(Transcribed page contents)
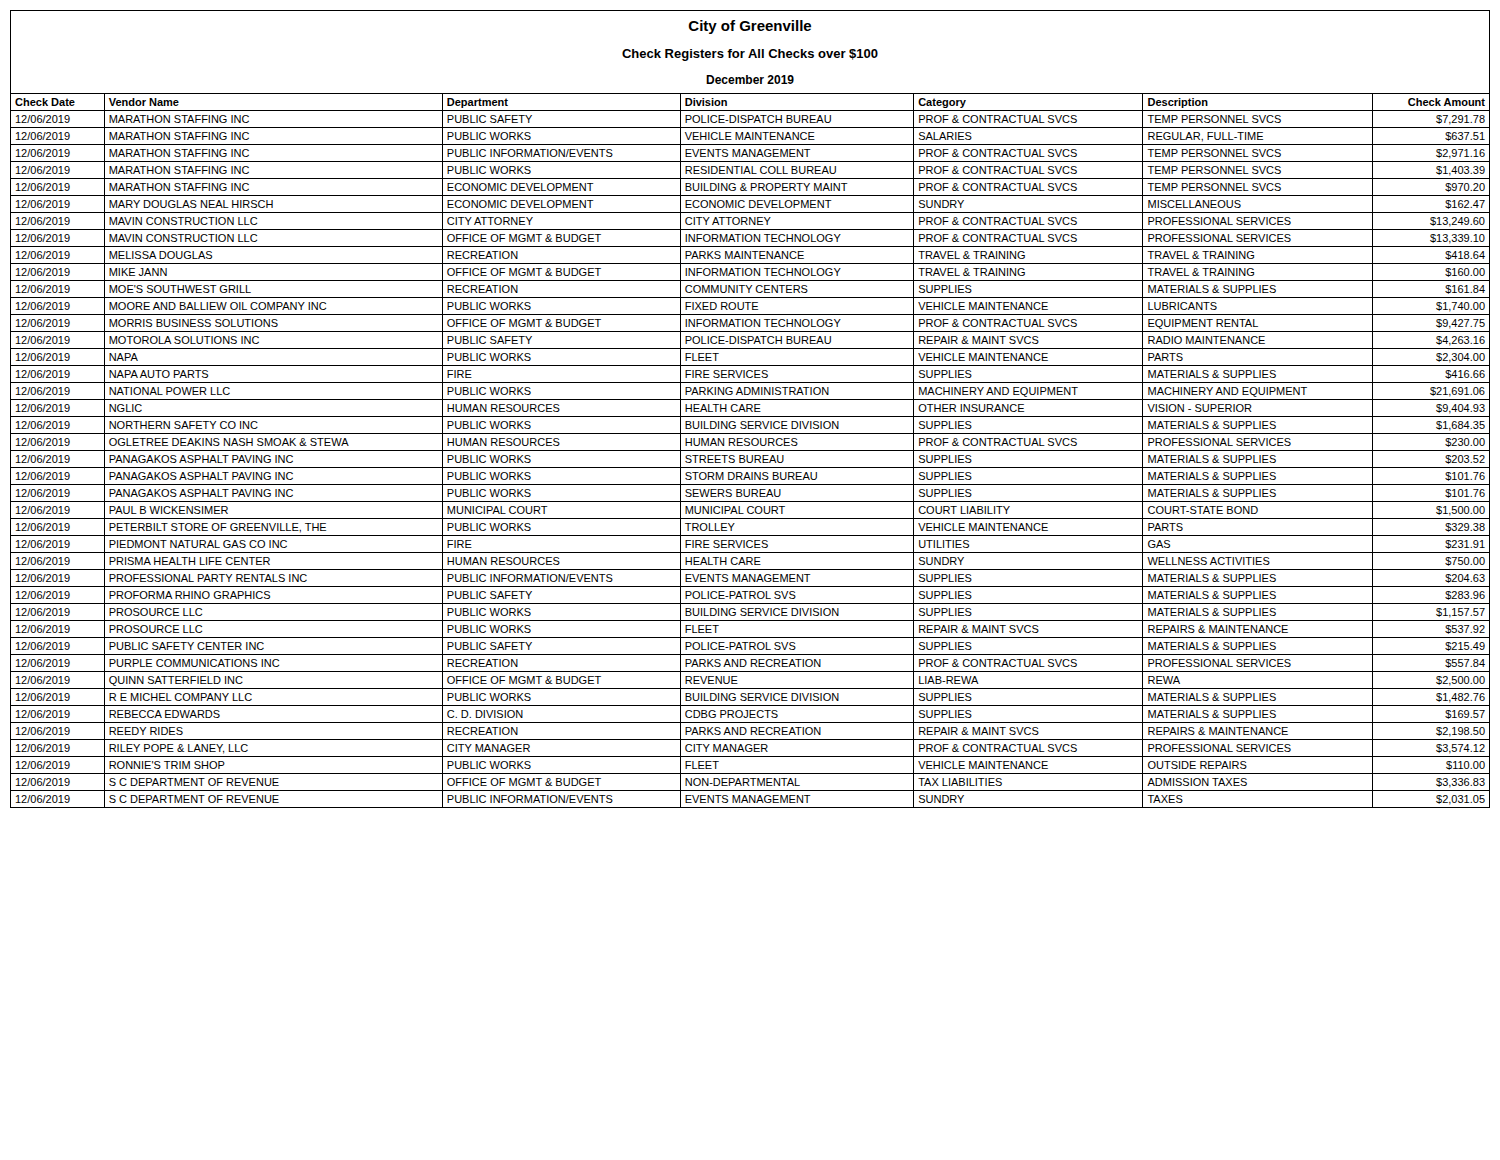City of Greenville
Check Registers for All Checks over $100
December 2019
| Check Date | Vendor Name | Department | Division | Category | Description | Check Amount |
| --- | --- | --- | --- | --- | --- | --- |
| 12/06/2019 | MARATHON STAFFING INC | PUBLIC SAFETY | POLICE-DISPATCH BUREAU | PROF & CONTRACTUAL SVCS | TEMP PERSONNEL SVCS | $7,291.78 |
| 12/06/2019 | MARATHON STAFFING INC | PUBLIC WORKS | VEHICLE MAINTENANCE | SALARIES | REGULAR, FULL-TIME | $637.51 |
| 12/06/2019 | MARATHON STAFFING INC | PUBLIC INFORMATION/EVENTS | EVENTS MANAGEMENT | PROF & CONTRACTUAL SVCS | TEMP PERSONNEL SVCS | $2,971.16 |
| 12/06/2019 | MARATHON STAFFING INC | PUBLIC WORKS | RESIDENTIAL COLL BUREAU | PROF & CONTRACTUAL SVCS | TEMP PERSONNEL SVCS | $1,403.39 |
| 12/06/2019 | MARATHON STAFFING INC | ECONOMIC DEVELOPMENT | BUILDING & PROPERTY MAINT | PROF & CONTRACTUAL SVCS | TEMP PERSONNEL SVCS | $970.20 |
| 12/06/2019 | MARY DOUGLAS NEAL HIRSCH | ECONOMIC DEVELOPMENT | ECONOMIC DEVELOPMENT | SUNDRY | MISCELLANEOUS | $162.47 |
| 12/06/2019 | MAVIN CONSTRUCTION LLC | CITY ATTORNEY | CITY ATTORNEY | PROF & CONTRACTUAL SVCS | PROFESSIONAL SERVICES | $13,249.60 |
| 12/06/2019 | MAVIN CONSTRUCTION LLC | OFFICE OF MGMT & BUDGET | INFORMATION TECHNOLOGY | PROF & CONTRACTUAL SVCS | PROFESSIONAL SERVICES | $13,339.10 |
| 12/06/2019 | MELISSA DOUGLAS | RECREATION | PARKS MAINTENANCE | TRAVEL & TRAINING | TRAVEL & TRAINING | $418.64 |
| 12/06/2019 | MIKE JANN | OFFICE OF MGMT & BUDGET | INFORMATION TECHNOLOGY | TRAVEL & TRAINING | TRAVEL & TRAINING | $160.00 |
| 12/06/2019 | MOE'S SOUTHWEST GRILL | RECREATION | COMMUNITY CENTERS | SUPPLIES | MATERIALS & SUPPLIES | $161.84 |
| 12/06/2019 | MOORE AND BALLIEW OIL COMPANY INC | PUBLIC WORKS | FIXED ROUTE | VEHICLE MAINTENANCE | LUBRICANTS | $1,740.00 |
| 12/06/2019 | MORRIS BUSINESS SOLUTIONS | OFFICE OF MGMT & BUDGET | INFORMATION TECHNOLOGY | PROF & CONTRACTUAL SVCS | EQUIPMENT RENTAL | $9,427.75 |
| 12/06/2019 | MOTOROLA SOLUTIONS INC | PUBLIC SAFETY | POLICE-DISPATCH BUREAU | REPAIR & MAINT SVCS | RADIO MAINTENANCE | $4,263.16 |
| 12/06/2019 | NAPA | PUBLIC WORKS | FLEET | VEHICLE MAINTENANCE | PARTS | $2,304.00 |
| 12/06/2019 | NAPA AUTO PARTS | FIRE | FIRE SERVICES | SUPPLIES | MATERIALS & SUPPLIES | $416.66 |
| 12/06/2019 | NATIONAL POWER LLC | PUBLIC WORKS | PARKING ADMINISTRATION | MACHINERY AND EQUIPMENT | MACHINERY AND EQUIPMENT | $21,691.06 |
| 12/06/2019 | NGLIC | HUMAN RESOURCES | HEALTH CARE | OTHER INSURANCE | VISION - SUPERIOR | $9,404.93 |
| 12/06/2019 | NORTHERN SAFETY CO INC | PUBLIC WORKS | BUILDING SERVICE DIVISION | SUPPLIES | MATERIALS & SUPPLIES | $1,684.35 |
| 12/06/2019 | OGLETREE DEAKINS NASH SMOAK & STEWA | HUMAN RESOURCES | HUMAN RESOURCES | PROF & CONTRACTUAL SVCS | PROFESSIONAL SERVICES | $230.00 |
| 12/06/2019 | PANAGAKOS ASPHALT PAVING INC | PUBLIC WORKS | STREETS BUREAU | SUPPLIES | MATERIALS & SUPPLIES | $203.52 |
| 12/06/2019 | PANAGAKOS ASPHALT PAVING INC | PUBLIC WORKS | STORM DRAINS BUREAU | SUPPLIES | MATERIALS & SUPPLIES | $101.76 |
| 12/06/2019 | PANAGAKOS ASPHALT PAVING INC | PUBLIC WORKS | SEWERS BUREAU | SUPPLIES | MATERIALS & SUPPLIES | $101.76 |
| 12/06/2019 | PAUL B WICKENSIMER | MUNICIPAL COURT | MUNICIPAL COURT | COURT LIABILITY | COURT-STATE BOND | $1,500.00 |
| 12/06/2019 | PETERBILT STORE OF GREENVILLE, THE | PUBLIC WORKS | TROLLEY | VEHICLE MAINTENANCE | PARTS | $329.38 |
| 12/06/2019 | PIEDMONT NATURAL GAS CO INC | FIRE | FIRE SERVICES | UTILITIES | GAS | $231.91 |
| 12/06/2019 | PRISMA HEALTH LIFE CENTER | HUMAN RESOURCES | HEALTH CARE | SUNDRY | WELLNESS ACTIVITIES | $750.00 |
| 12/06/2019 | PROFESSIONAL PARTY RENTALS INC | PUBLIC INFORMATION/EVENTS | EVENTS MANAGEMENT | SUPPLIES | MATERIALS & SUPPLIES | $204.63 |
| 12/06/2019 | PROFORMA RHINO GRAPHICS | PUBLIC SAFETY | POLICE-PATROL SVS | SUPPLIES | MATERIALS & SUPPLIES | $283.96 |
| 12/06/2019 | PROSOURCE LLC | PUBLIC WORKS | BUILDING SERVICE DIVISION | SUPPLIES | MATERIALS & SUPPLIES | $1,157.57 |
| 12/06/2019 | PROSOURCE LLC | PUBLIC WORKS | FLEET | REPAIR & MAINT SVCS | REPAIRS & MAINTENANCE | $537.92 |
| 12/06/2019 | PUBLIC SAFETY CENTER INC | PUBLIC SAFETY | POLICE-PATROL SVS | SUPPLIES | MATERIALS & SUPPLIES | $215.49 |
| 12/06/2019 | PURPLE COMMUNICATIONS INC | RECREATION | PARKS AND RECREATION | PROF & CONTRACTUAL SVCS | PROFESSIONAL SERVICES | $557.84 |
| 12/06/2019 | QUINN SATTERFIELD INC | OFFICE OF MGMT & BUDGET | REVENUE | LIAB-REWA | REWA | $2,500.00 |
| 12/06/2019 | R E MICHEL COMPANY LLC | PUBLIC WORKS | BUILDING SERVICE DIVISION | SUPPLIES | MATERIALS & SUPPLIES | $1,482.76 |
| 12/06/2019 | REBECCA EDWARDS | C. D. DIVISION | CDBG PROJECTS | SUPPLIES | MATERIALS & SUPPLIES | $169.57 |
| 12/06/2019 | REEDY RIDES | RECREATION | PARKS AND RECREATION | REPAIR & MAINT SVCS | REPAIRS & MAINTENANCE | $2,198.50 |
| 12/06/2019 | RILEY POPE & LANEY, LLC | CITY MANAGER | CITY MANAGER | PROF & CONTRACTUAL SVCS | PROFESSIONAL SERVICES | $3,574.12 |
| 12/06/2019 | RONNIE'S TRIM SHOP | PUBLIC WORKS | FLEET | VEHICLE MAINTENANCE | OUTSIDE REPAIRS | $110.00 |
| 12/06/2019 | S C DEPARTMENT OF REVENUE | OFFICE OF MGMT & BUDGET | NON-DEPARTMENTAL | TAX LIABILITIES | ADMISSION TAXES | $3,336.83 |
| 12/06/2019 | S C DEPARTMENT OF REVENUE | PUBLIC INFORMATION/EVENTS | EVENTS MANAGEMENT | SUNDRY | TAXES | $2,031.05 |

DIRECTIONS. Write out, from the lines above, only those from the line with "SUPPLIES | $204.63 |" to the line with "MAINTENANCE | $2,198.50 |", exactly as given, including the first and the last.

SOLUTION TO THIS EXERCISE.
| 12/06/2019 | PROFESSIONAL PARTY RENTALS INC | PUBLIC INFORMATION/EVENTS | EVENTS MANAGEMENT | SUPPLIES | MATERIALS & SUPPLIES | $204.63 |
| 12/06/2019 | PROFORMA RHINO GRAPHICS | PUBLIC SAFETY | POLICE-PATROL SVS | SUPPLIES | MATERIALS & SUPPLIES | $283.96 |
| 12/06/2019 | PROSOURCE LLC | PUBLIC WORKS | BUILDING SERVICE DIVISION | SUPPLIES | MATERIALS & SUPPLIES | $1,157.57 |
| 12/06/2019 | PROSOURCE LLC | PUBLIC WORKS | FLEET | REPAIR & MAINT SVCS | REPAIRS & MAINTENANCE | $537.92 |
| 12/06/2019 | PUBLIC SAFETY CENTER INC | PUBLIC SAFETY | POLICE-PATROL SVS | SUPPLIES | MATERIALS & SUPPLIES | $215.49 |
| 12/06/2019 | PURPLE COMMUNICATIONS INC | RECREATION | PARKS AND RECREATION | PROF & CONTRACTUAL SVCS | PROFESSIONAL SERVICES | $557.84 |
| 12/06/2019 | QUINN SATTERFIELD INC | OFFICE OF MGMT & BUDGET | REVENUE | LIAB-REWA | REWA | $2,500.00 |
| 12/06/2019 | R E MICHEL COMPANY LLC | PUBLIC WORKS | BUILDING SERVICE DIVISION | SUPPLIES | MATERIALS & SUPPLIES | $1,482.76 |
| 12/06/2019 | REBECCA EDWARDS | C. D. DIVISION | CDBG PROJECTS | SUPPLIES | MATERIALS & SUPPLIES | $169.57 |
| 12/06/2019 | REEDY RIDES | RECREATION | PARKS AND RECREATION | REPAIR & MAINT SVCS | REPAIRS & MAINTENANCE | $2,198.50 |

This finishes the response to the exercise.